Note dv_{g}/dt = F_{ext}/m*. If an external force is applied, the electron in a crystal is subject to this force and internal forces from the lattice. The net force may point opposite to the external force.

Remarks:

The potential energy function for the one-dimensional crystal is periodic, U(x + a) = U(x).

Therefore the Hamiltonian H commutes with the translation operator U(T_{a}).

In coordinate representation U(T_{a})f(x) = f(x - a) for any function f(x).

Wave functions of the form ψ(x) = e^{ikx }v(x) are eigenfunctions of U(T_{a}) if v(x + a) = v(x), i.e. if v(x) is a periodic function with period a.

U(T_{a})ψ(x) = U(T_{a})e^{ikx }v(x) = e^{ik(x-a) }v(x - a) = e^{-ika}e^{ikx }v(x) = e^{-ika}ψ(x).

The eigenvalue is e^{-ika}ψ(x).

All eigenfunctions of U(T_{a}) are of this form.

since H and U(T_{a}) commute, we can therefore find a complete set of eigenfunctions of H of this form.

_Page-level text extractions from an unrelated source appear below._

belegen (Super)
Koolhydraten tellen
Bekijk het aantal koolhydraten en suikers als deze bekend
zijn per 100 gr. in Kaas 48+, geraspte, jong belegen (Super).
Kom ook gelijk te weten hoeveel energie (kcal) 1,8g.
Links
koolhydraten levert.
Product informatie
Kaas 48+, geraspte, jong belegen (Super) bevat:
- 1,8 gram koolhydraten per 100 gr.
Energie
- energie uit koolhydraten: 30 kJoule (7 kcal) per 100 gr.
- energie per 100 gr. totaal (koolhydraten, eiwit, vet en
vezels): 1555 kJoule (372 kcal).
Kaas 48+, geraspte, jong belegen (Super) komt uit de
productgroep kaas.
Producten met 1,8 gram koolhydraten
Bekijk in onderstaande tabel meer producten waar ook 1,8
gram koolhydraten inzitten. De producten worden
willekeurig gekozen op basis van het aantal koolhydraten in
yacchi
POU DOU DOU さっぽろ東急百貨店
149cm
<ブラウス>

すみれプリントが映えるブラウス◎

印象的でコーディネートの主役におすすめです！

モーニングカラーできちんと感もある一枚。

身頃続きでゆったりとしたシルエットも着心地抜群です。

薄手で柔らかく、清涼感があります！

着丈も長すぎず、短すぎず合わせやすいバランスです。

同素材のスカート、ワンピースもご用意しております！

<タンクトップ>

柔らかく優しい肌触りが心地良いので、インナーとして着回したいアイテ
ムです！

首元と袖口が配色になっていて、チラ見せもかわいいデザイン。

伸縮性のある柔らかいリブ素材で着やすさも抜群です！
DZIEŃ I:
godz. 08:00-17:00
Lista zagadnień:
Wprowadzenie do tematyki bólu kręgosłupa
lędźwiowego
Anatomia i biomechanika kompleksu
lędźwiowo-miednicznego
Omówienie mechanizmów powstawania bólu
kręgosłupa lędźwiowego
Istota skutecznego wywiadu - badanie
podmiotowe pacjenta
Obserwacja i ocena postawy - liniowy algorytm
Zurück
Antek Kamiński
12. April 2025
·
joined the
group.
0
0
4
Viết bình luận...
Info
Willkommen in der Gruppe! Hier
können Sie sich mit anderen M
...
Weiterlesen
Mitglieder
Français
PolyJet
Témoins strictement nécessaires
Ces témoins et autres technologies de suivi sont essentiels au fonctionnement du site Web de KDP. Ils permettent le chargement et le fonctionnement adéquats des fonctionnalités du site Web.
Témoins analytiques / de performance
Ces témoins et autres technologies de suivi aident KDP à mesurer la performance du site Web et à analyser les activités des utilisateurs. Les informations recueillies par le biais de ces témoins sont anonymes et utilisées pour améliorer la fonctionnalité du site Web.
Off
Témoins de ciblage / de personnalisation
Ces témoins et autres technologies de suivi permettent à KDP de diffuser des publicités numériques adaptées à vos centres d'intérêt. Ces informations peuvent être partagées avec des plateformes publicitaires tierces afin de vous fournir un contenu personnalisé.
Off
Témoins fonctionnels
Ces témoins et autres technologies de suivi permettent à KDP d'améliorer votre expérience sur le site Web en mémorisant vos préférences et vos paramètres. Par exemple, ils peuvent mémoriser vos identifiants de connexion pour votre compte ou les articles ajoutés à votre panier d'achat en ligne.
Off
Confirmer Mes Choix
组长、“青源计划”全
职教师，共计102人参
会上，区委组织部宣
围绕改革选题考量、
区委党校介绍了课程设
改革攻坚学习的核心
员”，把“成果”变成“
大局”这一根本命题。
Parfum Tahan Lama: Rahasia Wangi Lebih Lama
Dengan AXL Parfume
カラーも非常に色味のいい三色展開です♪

These functions are called Bloch functions.

For the current problem, |Φ> = ∑_{n}exp(ikx_{n})|n> becomes Φ(x) = ∑_{n}exp(ikx_{n})Φ_{n}(x) in coordinate representation.

If we assume that the Φ_{n}(x) = Φ_{0}(x - na), then Φ(x) is a Bloch function.

Φ(x) = ∑_{n}exp(ikna)Φ_{n}(x) = e^{ikx}∑_{n}exp(-ik(x - na))Φ_{0}(x - na) = e^{ikx }v(x).

v(x) = ∑_{n}exp(-ik(x - na))Φ_{0}(x - na), n = -∞ to +∞.

v(x + a) = ∑_{n}exp(-ik(x - (n - 1)a))Φ_{0}(x - (n - 1)a) = ∑_{m}exp(-ik(x - ma))Φ_{0}(x - ma) = v(x).

The set {|n>} of orthonormal electron states, n = -∞ to +∞ is not complete. But if we restrict ourselves to this subspace, we may be able to approximately solve for the possible E(k) in one energy band of the crystal.